Unprecedented risk and complexity may finally break down IT's resistance to MSSPs, and our poll shows smaller companies will be the first to embrace security in the cloud. In fact, of our 125 poll respondents from companies with fewer than 1,000 employees who are using or considering MSSPs, 41% cited a lack of staff or in-house skills as the primary reason. Tied for second, at 17%, was the desire to reallocate talent to projects with greater visibility to senior management.
Does that mean data and network security are taking a back seat in the minds of CEOs and CFOs?
One function you may want to do in-house: forensics.

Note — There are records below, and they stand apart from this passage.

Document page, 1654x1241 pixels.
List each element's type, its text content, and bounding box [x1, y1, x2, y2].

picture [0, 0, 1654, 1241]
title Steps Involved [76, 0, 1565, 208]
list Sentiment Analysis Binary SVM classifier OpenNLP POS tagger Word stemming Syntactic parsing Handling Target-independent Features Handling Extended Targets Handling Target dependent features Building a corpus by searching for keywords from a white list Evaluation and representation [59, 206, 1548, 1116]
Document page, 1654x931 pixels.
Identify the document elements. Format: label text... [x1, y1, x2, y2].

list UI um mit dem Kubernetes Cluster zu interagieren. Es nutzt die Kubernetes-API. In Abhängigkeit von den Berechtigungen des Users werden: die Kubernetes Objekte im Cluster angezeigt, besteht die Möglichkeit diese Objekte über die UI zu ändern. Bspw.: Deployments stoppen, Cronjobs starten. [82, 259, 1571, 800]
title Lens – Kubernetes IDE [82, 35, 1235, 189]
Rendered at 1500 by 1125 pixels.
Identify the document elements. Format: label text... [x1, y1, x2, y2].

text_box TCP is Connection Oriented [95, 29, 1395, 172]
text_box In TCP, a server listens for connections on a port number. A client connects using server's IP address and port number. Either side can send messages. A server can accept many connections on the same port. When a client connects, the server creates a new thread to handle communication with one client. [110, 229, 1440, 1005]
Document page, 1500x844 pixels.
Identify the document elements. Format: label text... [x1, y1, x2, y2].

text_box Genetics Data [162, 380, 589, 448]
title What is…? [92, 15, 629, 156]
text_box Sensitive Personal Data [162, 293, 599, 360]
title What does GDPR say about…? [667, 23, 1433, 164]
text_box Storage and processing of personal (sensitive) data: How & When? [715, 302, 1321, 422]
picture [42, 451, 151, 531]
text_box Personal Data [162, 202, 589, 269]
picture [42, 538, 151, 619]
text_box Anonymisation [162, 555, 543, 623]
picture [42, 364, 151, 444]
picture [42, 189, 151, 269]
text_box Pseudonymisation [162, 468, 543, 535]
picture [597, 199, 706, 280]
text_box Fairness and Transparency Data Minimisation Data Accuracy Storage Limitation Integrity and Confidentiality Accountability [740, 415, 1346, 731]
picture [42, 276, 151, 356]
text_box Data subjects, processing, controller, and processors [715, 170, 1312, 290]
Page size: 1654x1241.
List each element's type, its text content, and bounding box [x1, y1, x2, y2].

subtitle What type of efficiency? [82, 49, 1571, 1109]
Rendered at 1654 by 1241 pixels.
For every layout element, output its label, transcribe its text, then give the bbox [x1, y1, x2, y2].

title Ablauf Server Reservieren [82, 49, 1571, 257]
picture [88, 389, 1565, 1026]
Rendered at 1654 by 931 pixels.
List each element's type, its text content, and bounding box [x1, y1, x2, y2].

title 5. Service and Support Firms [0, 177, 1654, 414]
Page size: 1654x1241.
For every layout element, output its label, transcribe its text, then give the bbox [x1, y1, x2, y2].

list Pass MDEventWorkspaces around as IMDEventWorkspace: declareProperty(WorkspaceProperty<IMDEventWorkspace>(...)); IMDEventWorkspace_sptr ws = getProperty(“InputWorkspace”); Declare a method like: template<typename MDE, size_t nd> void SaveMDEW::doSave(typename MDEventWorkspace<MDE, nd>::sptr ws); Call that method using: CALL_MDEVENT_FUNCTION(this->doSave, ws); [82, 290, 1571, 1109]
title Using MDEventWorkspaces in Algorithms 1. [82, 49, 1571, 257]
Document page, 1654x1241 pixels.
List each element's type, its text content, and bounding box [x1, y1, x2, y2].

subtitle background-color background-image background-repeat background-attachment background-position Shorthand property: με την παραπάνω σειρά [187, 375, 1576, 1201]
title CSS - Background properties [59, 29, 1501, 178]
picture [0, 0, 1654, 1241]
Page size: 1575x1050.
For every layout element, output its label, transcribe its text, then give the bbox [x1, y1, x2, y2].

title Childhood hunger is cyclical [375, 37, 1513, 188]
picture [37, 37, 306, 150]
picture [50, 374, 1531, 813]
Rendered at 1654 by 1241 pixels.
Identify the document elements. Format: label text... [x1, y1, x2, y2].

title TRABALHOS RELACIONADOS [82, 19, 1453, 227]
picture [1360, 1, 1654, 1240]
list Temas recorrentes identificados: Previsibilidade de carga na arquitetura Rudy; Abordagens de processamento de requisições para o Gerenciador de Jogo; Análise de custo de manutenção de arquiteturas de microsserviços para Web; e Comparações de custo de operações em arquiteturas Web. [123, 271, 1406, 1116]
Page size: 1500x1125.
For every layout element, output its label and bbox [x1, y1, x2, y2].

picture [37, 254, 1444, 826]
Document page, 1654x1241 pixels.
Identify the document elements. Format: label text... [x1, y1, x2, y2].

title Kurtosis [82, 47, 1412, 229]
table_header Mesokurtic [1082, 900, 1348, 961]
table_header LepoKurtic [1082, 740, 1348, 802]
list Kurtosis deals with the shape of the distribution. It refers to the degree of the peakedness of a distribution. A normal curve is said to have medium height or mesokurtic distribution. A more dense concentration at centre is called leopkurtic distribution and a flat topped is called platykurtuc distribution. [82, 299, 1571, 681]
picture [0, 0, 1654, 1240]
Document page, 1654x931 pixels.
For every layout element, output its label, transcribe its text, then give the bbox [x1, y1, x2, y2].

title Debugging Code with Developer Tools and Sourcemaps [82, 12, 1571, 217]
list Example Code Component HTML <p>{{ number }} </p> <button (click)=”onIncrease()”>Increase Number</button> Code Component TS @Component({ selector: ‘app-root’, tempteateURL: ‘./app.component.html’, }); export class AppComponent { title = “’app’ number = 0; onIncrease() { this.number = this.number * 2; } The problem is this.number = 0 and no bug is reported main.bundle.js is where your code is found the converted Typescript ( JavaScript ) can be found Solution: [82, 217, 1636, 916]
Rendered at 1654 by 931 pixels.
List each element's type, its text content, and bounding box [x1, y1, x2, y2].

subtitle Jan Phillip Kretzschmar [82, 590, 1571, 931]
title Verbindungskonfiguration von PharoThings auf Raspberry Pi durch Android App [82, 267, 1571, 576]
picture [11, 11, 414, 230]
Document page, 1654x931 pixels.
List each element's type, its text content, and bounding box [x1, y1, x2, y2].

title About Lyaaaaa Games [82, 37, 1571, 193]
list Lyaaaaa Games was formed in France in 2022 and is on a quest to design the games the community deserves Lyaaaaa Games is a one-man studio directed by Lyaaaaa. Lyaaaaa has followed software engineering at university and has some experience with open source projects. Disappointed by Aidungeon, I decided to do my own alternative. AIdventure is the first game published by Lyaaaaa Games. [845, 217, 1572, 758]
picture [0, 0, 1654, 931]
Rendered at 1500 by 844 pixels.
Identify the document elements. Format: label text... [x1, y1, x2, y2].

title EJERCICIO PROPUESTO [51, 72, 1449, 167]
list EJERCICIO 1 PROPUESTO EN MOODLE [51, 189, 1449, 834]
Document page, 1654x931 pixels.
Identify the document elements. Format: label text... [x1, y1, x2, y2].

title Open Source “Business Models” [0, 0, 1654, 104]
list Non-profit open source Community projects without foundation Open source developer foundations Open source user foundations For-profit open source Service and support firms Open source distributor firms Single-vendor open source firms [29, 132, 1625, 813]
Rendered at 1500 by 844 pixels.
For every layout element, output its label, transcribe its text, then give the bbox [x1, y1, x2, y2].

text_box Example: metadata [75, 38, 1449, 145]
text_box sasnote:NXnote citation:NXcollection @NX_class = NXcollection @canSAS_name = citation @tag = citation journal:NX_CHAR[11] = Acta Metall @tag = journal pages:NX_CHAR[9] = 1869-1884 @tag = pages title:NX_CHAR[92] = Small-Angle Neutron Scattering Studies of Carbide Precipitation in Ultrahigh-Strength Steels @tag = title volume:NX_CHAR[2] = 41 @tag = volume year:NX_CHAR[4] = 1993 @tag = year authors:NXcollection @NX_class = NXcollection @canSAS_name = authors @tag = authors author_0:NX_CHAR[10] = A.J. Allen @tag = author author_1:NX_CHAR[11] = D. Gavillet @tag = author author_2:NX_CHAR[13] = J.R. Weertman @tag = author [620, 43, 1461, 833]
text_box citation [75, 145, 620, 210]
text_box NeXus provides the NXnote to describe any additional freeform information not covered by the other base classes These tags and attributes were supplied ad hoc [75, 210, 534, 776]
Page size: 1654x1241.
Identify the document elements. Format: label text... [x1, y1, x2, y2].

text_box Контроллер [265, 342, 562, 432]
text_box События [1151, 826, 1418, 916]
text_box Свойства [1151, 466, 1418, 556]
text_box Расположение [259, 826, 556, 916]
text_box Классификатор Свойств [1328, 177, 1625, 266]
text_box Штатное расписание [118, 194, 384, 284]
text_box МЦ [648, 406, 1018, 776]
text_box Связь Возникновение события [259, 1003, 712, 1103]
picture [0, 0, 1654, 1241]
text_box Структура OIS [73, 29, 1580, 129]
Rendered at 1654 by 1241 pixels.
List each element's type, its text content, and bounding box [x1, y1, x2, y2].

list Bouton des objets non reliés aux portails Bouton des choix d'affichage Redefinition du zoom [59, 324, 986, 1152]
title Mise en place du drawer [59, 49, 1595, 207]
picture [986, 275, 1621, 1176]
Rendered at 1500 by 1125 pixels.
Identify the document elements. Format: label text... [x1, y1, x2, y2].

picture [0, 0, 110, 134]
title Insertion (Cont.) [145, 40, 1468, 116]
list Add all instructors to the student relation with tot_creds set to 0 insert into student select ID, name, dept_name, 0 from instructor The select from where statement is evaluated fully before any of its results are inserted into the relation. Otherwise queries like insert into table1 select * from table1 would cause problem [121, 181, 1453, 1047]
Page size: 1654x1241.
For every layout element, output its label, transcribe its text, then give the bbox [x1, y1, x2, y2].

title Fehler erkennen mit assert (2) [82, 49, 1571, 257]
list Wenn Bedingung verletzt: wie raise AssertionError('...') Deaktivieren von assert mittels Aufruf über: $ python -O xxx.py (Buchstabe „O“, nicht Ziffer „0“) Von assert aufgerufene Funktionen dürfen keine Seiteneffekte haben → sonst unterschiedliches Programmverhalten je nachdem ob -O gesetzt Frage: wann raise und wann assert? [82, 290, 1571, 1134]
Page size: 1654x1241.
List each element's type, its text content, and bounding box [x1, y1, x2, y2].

This certainly appears to be the reality many infosec groups are facing. Some CFOs have always equated dedicating expensive staff, hardware, and software to network security with socking away the full replacement value of your home in case of fire. Conversely, MSSPs offer an insurance policy--a way to pay for a given level of protection without taking on additional salary, and without forking over capital up front.
Interestingly, the item tied for second is a driver that's sure to be well received by both the business and IT, and possibly worth the MSSP price of admission alone. That is, the benefit of having a partner monitor your environment 24/7/365. If you manage a highly available network with fewer than 1,000 employees, chances are you don't have the resources for a graveyard shift to watch for attacks from the other side of the globe, or to be the one insomniac users call at 5 a.m. about network availability. MSSPs are pitching themselves as saviors for resource-strapped IT managers needing round-the-clock service. Constant monitoring can get pricey as you scale, but companies can get great bang for the buck by strategically monitoring critical systems. What's most critical is selecting the right partner.